● Source information:

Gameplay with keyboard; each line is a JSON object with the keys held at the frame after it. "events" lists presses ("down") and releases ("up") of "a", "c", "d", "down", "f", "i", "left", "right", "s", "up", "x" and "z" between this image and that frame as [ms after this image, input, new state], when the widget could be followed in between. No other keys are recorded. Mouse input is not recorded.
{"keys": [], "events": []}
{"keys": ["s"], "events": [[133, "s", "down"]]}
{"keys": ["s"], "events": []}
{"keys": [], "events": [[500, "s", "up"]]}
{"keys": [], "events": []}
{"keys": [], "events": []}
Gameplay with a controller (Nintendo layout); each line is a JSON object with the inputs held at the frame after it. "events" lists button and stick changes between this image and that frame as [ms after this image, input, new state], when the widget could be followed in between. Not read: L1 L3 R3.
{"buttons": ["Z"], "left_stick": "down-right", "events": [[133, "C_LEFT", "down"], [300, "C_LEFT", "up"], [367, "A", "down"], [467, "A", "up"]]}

● How to complete this task:
The lines holding the string "keys" are what is needed from the material above.

● Reply to the exercise:
Gameplay with keyboard; each line is a JSON object with the keys held at the frame after it. "events" lists presses ("down") and releases ("up") of "a", "c", "d", "down", "f", "i", "left", "right", "s", "up", "x" and "z" between this image and that frame as [ms after this image, input, new state], when the widget could be followed in between. No other keys are recorded. Mouse input is not recorded.
{"keys": [], "events": []}
{"keys": ["s"], "events": [[133, "s", "down"]]}
{"keys": ["s"], "events": []}
{"keys": [], "events": [[500, "s", "up"]]}
{"keys": [], "events": []}
{"keys": [], "events": []}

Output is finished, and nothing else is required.